Document Type



Harvard Law Review




Modern critics of the administrative state portray agencies as omnipotent behemoths, invested with vast delegated powers and largely unaccountable to the political branches of government. This picture, we argue, understates agency vulnerability to an increasingly powerful presidency. One source of presidential control over agencies in particular has been overlooked: the systematic undermining of an agency’s ability to execute its statutory mandate. This strategy, which we call “structural deregulation,” is a dangerous and underappreciated aspect of what then-Professor, now-Justice Elena Kagan termed “presidential administration.”

Structural deregulation attacks the core capacities of the bureaucracy. The phenomenon encompasses such practices as leaving agencies understaffed and without permanent leadership; marginalizing agency expertise; reallocating agency resources; occupying an agency with busywork; and damaging an agency’s reputation.
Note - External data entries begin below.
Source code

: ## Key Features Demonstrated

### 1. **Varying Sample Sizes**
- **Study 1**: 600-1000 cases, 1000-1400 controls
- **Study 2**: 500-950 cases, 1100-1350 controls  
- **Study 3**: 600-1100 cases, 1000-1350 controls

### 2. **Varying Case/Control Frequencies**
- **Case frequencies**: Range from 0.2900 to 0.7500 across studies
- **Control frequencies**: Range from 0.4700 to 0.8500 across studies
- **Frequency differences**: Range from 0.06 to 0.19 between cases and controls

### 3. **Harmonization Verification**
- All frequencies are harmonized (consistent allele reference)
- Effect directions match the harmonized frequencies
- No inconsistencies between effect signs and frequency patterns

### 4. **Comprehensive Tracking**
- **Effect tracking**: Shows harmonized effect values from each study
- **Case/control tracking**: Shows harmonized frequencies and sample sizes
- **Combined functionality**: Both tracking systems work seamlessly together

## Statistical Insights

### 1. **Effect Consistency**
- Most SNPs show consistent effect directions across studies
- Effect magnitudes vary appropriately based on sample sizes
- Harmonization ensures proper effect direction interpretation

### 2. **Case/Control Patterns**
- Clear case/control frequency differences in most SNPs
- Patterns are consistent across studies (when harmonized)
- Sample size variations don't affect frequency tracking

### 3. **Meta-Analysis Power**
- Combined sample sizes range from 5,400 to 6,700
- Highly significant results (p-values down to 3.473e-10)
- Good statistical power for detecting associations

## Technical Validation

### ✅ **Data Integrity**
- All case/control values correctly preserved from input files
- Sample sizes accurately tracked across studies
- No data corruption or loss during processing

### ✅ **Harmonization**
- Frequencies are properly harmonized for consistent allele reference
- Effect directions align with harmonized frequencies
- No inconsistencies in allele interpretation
Structural deregulation differs from traditional “substantive” deregulation, which targets the repeal of particular agency rules or policies. While substantive deregulation may have serious consequences, it is relatively transparent, limited in scope, and subject to legal challenge. By contrast, structural deregulation is stealthier. It is death by a thousand cuts.

We argue that structural deregulation is in tension with constitutional, administrative, and democratic norms. Nevertheless, public law is remarkably ill-equipped to address it. Constitutional and administrative law both have blind spots when it comes to presidential management of the bureaucracy, especially when the President’s mission is incapacitation. Specific statutes meant to protect the civil service or inoculate agency budgets from presidential control do not help much either — they are vulnerable to workarounds. These blind spots and workarounds have allowed structural deregulation to flourish as a method of presidential control, with serious consequences for the future of the administrative state. We therefore propose legislative and regulatory reforms that could help to control the risks of structural deregulation.